Teleological Argument – A Fine-Tuned Universe
The list supporting the Teleological Argument seems to be growing larger and larger as scientists discover more about the universe. Even now, this is a very long list, and who really likes lists? However, when I discuss these issues with atheists, they often ask for “details on this so-called fine-tuning,” so here’s the list:
Teleological Argument – Mathematical Impossibility without a Designer
The Teleological Argument reflects one of three possibilities for the existence of this incredible fine-tuning: law, chance or design. Scientists have puzzled over it for years and have found no natural laws that can account for it. The odds against such a theory ever being discovered seem insurmountable. Even Stephen Hawking, who was originally a believer in a “Theory of Everything” that could possibly explain the fine-tuning as necessary by law, after considering Gödel's Theorem concluded that one was not obtainable. He states: “Some people will be very disappointed if there is not an ultimate theory, that can be formulated as a finite number of principles. I used to belong to that camp, but I have changed my mind.”2
Since the threshold of mathematical impossibility is 1 in 10 to the 50th power, and the odds of this fine-tuning coming into existence by chance are far, far beyond that, we can rule out chance. Only a transcendent Creator makes sense of this unbelievably complex order in the universe.

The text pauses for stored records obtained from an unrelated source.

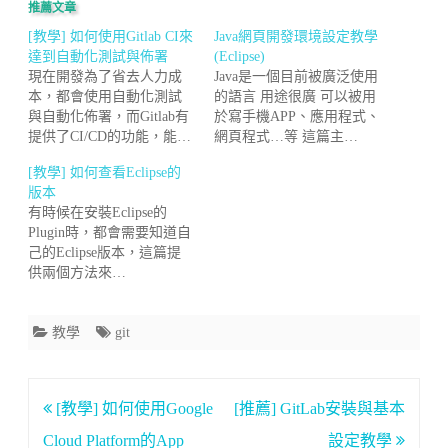
推薦文章
[教學] 如何使用Gitlab CI來
Java網頁開發環境設定教學
達到自動化測試與佈署
(Eclipse)
現在開發為了省去人力成
Java是一個目前被廣泛使用
本，都會使用自動化測試
的語言 用途很廣 可以被用
與自動化佈署，而Gitlab有
於寫手機APP、應用程式、
提供了CI/CD的功能，能…
網頁程式…等 這篇主…
[教學] 如何查看Eclipse的
版本
有時候在安裝Eclipse的
Plugin時，都會需要知道自
己的Eclipse版本，這篇提
供兩個方法來…
教學
git
文
[教學] 如何使用Google
[推薦] GitLab安裝與基本
章
Cloud Platform的App
設定教學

During the last 35 years or so, scientists have discovered that the existence of intelligent life absolutely depends upon this very delicate and complex balance of initial conditions. It appears that “the deck was stacked” in the substances, constants and quantities of the Big Bang itself, to provide a life-permitting universe. We now know through modern science that life-prohibiting universes are vastly more probable than any life-permitting universe like ours. How much more probable?

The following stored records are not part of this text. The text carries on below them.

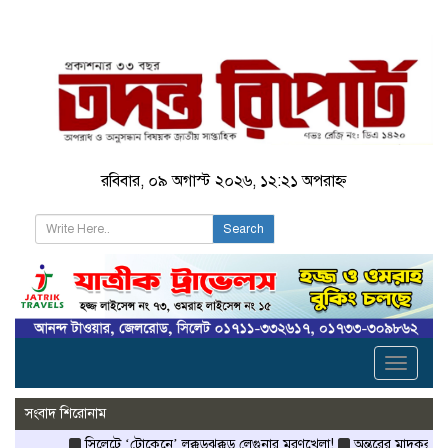
রবিবার, ০৯ অগাস্ট ২০২৬, ১২:২১ অপরাহ্ন
Search
Toggle
navigati
সংবাদ শিরোনাম
সিলেটে ‘টোকেনে’ লক্কড়ঝক্কড় লেগুনার মরণখেলা!
অন্তরের মাদকরাজ্য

Well, the answer is that the chances that the universe should be life-permitting are so infinitesimally small as to be incomprehensible and incalculable. For example, Stephen Hawking has estimated that if the rate of the universe's expansion one second after the Big Bang had been smaller by even one part in a hundred thousand million million, the universe would have re-collapsed into a hot fireball due to gravitational attraction.3 Physicist P.C.W. Davies has calculated that the odds against the initial conditions being suitable for star formation (without which planets could not exist) is one followed by at least a thousand billion billion zeroes!4 Davies also calculates that a change in the strength of gravity or of the weak force by merely one part in 10 raised to the 100th power (!) would have prevented a life-permitting universe.5 As we saw in the previous lists, there are dozens and dozens of such constants and quantities present in the Big Bang which must be exquisitely fine-tuned in this way if the universe is to permit life. Moreover, it's not only each individual quantity or constant which must be finely tuned; their ratios to each other must also be exquisitely finely tuned. Therefore, vast improbability is multiplied by vast improbability, and yet again by vast improbability repeatedly until our minds are simply reeling in vanishingly small odds.

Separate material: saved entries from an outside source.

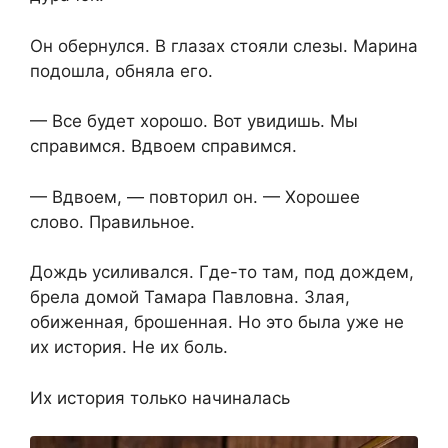
Он обернулся. В глазах стояли слезы. Марина
подошла, обняла его.
— Все будет хорошо. Вот увидишь. Мы
справимся. Вдвоем справимся.
— Вдвоем, — повторил он. — Хорошее
слово. Правильное.
Дождь усиливался. Где-то там, под дождем,
брела домой Тамара Павловна. Злая,
обиженная, брошенная. Но это была уже не
их история. Не их боль.
Их история только начиналась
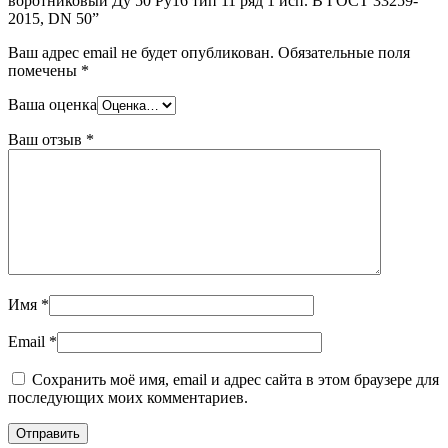
воротниковый Ду 50 Ру16 тип 11 ряд 1 исп. B ГОСТ 33259-
Шина
Фитинги
2015, DN 50”
медная
резьбовые
Круг
латунные
Ваш адрес email не будет опубликован.
Обязательные поля
медный
Фитинги
помечены
*
(пруток)
резьбовые
Лента
стальные
Ваша оценка
медная
Фитинги
Лист
резьбовые
Ваш отзыв
*
медный
чугунные
Труба
Хомуты
медная
стальные
Круг
Труба ВГП
бронзовый
БУ металл
(пруток)
БУ трубы
Олово,
Хомуты
cвинец,
стальные
цинк,
Имя
*
нихром
Email
*
Сохранить моё имя, email и адрес сайта в этом браузере для
последующих моих комментариев.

There is no plausible physical reason why these constants and quantities should have the values that they do. Reflecting on this, the once-agnostic physicist P.C.W. Davies comments, "Through my scientific work I have come to believe more and more strongly that the physical universe is put together with an ingenuity so astonishing that I cannot accept it merely as a brute fact."6 Likewise, British Astrophysicist Sir Frederick Hoyle remarks, "A common sense interpretation of the facts suggests that a super-intellect has monkeyed with physics."7 Robert Jastrow, the head of NASA's Goddard Institute for Space Studies, refers to this as “the most powerful evidence for the existence of God ever to come out of science.”8
Teleological Argument – What’s More Reasonable, Design or Chance?
In the final analysis, it seems the Teleological Argument has strong scientific, philosophical, and theological legs. The view that Christian theists have historically held, that there is an intelligent Designer of the universe, seems to make so much more sense than the atheistic alternative: The universe, when it popped into being, without cause, out of nothing, just happened to be, by chance, fine-tuned for intelligent life with a mind-numbingly unlikely precision and delicacy. To call the odds against this fine-tuning occurring by chance “astronomical” would be a wild understatement.